Extrait du document.
La pièce répond ainsi à l’une des grandes critiques faites aux libertaires à la fin du siècle : on leur reproche de s’abstraire de la société, de s’égarer en discussions théoriques qui n’ont aucune incidence sur les luttes sociales réelles. C’est cette critique que leur fait André Veidaux dans un article violemment intitulé « Médiocrité anarchiste » (paru dans Le Libertaire  [11]). Veidaux déplore ce qu’il appelle « la léthargie » de l’anarchisme, après « la période féconde de vulgarisation qui suivit le hautain exemple des propagandistes par le fait ». Tandis que les marxistes agissaient :

« Nous, nous avons parlé, parlé encore. Nous avons écrit, écrit encore. Nous continuons. Nous sommes des poètes, des artistes, des idéologues. Nous ne sommes point des hommes d’action ».

Ce qui entrave les anarchistes, selon lui, est le refus de se salir les mains. André Veidaux rejette les expériences communautaires anarchistes qui, se situant délibérément à l’écart de la société des autres travailleurs, s’interdisent par là-même toute action sur cette société :

« Sans doute, foin de la politique, foin des colonies dites anarchistes ! Pas de souillure politique, pas de colonisations extérieures à la société au milieu de laquelle nous vivons. Il ne faut pas s’abstraire du monde qu’on veut renouveler [...] ».

Données fournies.
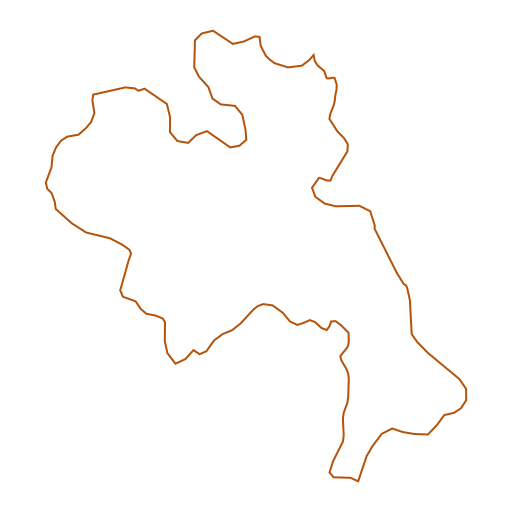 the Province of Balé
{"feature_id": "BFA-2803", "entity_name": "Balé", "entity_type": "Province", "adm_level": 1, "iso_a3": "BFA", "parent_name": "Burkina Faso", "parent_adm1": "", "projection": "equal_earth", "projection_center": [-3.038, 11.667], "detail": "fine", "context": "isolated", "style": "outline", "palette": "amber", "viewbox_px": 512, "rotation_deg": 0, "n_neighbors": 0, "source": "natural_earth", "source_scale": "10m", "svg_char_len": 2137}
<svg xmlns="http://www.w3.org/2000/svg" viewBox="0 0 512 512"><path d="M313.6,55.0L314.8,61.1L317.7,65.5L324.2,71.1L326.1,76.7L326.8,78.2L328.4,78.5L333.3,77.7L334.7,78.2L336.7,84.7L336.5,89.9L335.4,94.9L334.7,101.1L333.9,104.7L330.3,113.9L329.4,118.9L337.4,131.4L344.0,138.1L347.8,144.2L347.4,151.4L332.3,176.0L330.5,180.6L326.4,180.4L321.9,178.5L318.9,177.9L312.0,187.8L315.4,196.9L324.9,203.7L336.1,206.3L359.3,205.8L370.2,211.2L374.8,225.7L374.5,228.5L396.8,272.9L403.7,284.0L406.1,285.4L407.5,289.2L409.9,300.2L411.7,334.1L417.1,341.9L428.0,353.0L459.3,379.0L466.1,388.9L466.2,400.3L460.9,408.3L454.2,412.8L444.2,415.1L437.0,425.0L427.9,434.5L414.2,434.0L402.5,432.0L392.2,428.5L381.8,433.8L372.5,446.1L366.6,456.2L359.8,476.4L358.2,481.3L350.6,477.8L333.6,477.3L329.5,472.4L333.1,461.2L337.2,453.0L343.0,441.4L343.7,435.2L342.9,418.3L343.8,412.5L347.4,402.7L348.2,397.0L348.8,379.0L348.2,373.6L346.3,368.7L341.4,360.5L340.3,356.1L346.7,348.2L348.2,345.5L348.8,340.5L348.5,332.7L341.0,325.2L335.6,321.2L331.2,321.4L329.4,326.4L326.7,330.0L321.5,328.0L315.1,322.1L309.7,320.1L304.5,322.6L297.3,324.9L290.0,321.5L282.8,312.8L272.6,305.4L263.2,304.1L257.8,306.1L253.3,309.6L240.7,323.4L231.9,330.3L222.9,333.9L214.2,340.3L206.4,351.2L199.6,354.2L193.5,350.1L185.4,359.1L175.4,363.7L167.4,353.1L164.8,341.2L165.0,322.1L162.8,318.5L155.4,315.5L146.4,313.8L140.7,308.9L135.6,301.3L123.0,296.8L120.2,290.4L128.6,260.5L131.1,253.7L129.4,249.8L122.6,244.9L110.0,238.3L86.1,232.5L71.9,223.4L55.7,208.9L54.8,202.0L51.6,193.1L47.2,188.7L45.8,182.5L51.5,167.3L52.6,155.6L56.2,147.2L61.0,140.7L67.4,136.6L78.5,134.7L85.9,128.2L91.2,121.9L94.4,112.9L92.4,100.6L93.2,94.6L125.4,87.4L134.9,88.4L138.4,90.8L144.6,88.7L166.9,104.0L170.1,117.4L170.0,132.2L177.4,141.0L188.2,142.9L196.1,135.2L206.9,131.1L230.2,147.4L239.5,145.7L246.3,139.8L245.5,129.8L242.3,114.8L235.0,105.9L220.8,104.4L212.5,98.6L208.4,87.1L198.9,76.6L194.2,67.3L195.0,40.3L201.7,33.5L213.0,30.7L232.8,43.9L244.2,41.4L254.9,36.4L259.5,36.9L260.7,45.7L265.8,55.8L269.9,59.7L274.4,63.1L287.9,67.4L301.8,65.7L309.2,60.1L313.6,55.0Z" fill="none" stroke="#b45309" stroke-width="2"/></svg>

Exercices.
- 1) Dans l'extrait sur la critique adressée aux libertaires, quel titre porte l'article d'André Veidaux ?
- 2) Poursuivez l'extrait sur la critique adressée aux anarchistes à partir de l'endroit où il s'arrête.
Les lignes n'ont ici aucune utilité.

Corrigés.
- 1) « Médiocrité anarchiste »

- 2)
Les communistes de La Clairière semblent répondre à André Veidaux : s’il se mettent en marge de la société, autant que faire se peut, en vivant selon leurs propres principes, ils n’entendent aucunement s’exclure de cette même société. C’est d’ailleurs ce dont est bien conscient un autre personnage de la pièce, le politicien Verdier : sur le point de s’engager dans la bataille électorale, il se donne la peine d’aller voir les membres de la Clairière, espérant ainsi leur soutirer quelques votes... Peine perdue : ils ne sont pas inscrits sur les listes électorales ! Mais à Verdier qui leur reproche de ne pas remplir leurs devoirs de citoyens, Collonges répond : « Oh ! nous sommes reconnus d’utilité publique ! » [12] Leur marginalité choisie est une arme de combat, ils veulent ainsi faire de la propagande par l’exemple et prouver, par l’action, la véracité de leurs théories. Cette situation n’a évidemment rien de confortable, elle est extrêmement difficile à maintenir. Comme l’analyse Collonges, l’esprit critique, s’adressant à ses camarades :

« Oui, vous êtes vis-à-vis de la société que vous avez répudiée, dans la situation d’un divorcé condamnée à payer une pension alimentaire à son ancienne femme. Vous avez toutes les charges du mariage » [13].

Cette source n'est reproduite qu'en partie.